Seth Ammerman, M.D. is a clinical professor of Pediatrics at Stanford University, Lucille Packard Children's Hospital
Pediatricians are sympathetic to parents who have a child with a chronic or debilitating illness that is not adequately treated by usual medical care, and understand that parents often look for alternatives that may be helpful. However, there are significant problems with recommending medical marijuana for children and adolescents.
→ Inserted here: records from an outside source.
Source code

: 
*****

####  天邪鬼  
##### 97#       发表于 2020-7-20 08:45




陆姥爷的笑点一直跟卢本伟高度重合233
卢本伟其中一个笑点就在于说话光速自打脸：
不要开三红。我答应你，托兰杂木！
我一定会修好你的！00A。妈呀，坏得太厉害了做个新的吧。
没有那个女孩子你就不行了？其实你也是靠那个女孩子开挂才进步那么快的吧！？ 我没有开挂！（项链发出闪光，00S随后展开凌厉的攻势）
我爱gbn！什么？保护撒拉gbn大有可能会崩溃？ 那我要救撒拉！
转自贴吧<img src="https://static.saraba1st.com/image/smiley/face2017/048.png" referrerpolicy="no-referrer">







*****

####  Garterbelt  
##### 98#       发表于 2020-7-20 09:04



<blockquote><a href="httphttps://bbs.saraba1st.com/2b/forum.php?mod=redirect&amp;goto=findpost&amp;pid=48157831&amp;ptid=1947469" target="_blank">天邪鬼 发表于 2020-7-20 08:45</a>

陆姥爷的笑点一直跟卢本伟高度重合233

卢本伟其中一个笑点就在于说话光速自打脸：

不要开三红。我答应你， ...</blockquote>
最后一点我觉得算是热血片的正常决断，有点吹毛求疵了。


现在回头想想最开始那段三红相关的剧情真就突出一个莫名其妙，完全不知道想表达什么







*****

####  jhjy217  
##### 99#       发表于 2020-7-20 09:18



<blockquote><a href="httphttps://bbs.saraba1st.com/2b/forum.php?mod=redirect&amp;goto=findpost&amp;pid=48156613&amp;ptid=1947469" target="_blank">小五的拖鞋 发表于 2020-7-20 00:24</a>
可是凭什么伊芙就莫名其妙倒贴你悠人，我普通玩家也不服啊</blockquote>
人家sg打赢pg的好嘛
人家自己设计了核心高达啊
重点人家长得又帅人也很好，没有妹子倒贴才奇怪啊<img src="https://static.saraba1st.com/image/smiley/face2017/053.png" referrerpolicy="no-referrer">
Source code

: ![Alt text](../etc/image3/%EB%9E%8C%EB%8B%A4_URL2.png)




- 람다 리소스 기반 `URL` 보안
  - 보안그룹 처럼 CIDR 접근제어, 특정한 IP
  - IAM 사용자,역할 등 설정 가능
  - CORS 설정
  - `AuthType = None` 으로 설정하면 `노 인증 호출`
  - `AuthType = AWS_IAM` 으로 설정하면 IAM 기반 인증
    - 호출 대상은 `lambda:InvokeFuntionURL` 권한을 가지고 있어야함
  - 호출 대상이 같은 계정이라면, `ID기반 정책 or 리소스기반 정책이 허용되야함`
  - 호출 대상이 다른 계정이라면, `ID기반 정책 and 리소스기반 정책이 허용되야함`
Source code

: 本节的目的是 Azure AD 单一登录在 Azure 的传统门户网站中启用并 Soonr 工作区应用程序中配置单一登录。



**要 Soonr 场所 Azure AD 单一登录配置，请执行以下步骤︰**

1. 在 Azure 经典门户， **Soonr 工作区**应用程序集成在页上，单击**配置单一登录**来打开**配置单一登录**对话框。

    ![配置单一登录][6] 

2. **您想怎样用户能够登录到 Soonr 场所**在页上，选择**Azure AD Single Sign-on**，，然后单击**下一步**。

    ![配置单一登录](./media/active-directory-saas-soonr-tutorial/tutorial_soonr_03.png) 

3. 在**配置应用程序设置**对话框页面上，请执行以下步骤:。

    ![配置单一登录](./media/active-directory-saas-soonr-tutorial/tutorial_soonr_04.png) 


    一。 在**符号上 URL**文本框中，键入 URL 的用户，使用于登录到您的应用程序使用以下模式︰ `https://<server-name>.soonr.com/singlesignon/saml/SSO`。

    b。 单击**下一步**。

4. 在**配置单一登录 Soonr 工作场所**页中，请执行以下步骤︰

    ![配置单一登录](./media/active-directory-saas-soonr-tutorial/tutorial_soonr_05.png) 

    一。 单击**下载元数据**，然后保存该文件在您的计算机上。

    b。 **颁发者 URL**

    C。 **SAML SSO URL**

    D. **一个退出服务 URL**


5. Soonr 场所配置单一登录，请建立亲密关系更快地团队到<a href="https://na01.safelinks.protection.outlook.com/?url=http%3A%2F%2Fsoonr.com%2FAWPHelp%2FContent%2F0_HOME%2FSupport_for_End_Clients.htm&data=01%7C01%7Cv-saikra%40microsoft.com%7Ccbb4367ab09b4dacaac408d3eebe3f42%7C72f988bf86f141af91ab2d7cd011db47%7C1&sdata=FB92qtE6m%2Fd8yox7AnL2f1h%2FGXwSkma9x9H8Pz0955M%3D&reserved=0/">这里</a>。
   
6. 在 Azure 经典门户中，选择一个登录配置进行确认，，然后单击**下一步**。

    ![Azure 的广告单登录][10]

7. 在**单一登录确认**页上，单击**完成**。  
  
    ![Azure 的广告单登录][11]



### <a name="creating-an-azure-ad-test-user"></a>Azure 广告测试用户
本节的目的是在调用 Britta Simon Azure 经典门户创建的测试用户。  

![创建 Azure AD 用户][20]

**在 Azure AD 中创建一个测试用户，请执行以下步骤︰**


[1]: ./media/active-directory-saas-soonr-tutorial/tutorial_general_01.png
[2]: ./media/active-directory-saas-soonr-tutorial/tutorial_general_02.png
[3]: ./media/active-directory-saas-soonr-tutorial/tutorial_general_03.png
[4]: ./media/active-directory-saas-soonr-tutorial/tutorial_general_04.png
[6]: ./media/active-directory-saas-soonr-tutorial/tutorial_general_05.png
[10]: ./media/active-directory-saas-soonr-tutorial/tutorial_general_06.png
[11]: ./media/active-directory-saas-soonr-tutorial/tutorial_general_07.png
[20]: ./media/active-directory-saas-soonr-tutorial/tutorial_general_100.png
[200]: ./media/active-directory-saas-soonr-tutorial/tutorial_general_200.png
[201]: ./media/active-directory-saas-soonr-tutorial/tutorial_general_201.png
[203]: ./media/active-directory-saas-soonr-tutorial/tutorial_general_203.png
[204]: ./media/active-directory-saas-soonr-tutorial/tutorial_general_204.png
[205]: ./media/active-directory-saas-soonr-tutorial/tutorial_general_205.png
Medical marijuana refers both to the cannabis plant and to biologically active compounds called cannabinoids, which regulate a number of functions in the human body, including the nervous system, the immune system, and various brain functions like understanding and memory. We do not know the exact way in which medical marijuana affects these functions. We do know that humans produce "endocannabinoids " and we think medical marijuana may have a similar effect on the body as these naturally occurring compounds.
Cannabinoids called tetrahydrocannabinol (THC) and cannabidiol (CBD) may have therapeutic benefits. However, finding the proper dosage for maximum therapeutic benefit and least risk of side effects is problematic. THC and CBD levels may vary greatly from plant to plant, which makes accurate dosing difficult.
Most marijuana products sold at dispensaries are not tested for cannabinoid content, so the purity and actual dose based on THC or CBD content is usually unknown. Patients often need to try different preparations and doses to find one that will help with the symptoms being treated. Additionally, given that over 200 cannabinoids have been identified in the marijuana plant, it is unclear which other ones or combinations may be therapeutically beneficial. This makes duplication of good outcomes impossible. It also makes it impossible to provide adequate warning against side effects, which will vary with dosage and any combinations.
Anecdotal reports of successful treatment for a specific problem in a particular individual do not necessarily project to a broader population. Patients may respond differently to and experience different side effects from the same medication. For example, medical marijuana has been reported to help with, but also cause, anxiety and depression.
Furthermore, there is no known pediatric dosing for any medical marijuana product. Thus using medical marijuana in pediatric and adolescent populations is completely trial and error. Additionally, it is unknown what, if any, long-term effects and side effects occur in pediatric and adolescent populations. Cognitive impairment is of special concern. New research in brain development found that brain maturation isn't completed until the early to mid-20s. The developing brain of a child is often more vulnerable to exposure to compounds than that of an adult.
Finally, the younger an adolescent starts using substances, whether tobacco, alcohol, or other drugs including marijuana, the more likely they are to develop dependence on, or addiction to, that substance. Brain imaging studies in adolescents demonstrate that use of substances, including marijuana, may alter the developing brain itself. The significance of these changes is not fully understood, but is clearly not normal.
At this time, no current evidence-based medicine is available to support prescribing of medical marijuana for children and adolescents. Food and Drug Administration-sponsored research would be a step in clarifying the role of cannabinoids in potential treatment of a variety of diseases.